A generation script computes corpus-wide prevalence figures across all experience categories, trigger types, and sub-corpus groupings (NDE, by source). Results are published to the public site automatically. All figures reflect the post-filter, post-adjudication corpus of episodes.
The broad read captures any mention of a phenomenon — whether it was stated explicitly, implied through description, or referenced in passing. If an account described "feeling like everything was connected" without using the word "unity," unity was tagged broadly.
Broad figures represent the upper bound: the scope of the corpus. They answer the question — across all accounts, how often does this phenomenon appear in any form? Use broad figures when you want to understand the reach of a given experience type.
Limitation: broad figures may include marginal mentions that fall short of explicit first-person confirmation. They should not be read as precise event counts.
The strict read requires an explicit, first-person description with sufficient phenomenological detail. Vague mentions, metaphors, and implications did not qualify. The experiencer had to clearly describe the phenomenon as something they underwent — not something they believe in generally or heard about from others.
Strict figures represent the evidentiary lower bound: what was explicitly confirmed. They answer the question — how often was this phenomenon clearly, unambiguously described in first-person terms? Use strict figures when precision matters.
How to read the gap: a large gap between broad and strict for a given feature suggests that the phenomenon is commonly referenced but less commonly described in explicit phenomenological detail. A narrow gap suggests consistent, direct description.
"If a subject says 'I felt like everything was one' during a discussion of their general worldview, the broad pass might tag unity-oneness; the strict pass would not — because it lacks the explicit first-person phenomenological description of the experience itself. If the same subject then described 'a moment where the boundary between me and everything else simply vanished,' both passes would tag it."
The most common reaction to AI-powered analysis is reasonable skepticism: AI makes mistakes, AI hallucinates, how do you know the tags are right? These are fair questions and the methodology was designed to address them directly.
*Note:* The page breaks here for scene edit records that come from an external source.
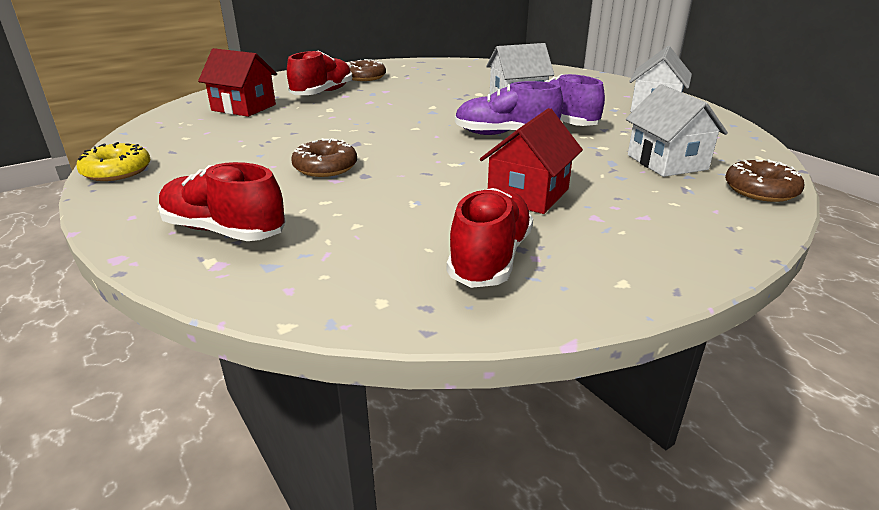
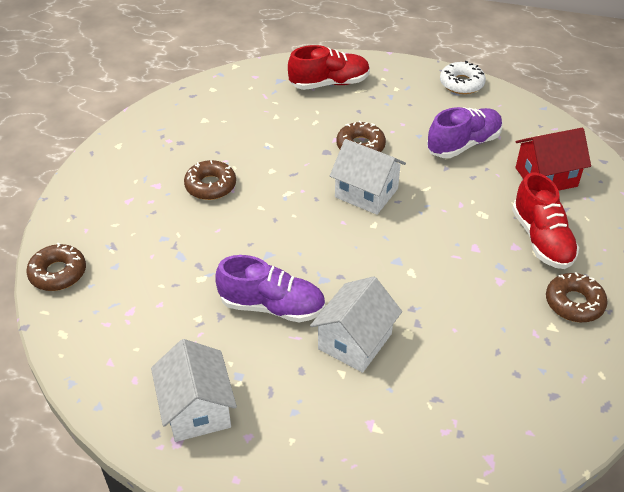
camera: 140 degrees right, 15 degrees up
yellow donut [76,142,151,181] -> white donut [440,61,486,94]
red shoe [447,188,533,288] -> none
purple shoe [455,81,563,135] -> purple shoe moved to [427,107,503,158]
red house [480,108,583,214] -> brown donut [184,160,236,200]
white house [626,84,728,177] -> white house moved to [330,139,406,215]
The interviews in this corpus average roughly 90 minutes each — about 1,100 hours of recorded testimony and 10 million words of transcript. Here is what a traditional human-researcher approach would have required, compared to the AI pipeline used.
Before the full pipeline runs on any episode, each transcript receives a quality rating: high, medium, or low. This rating is assigned by the broad tagging pass as part of its first contact with the transcript.
Low-quality episodes — those with insufficient experiential content, transcripts that are too short to yield meaningful data, accounts that appear to be third-party summaries rather than direct first-person testimony, or interviews where the guest's own experience is barely touched — were removed from the corpus before analysis proceeded further.
The episodes in the final corpus all cleared the quality threshold. Some were borderline, and those were generally retained and allowed to receive a low quality rating rather than deleted — allowing downstream inspection rather than silent removal.
Quality filtering operates upstream of all prevalence figures presented on this site. The accounts are post-filter; the raw import count was higher.
The corpus is a meaningful analytical tool. It is not a comprehensive or representative sample of all human awakening experiences. The following limitations should be kept in mind when interpreting the data.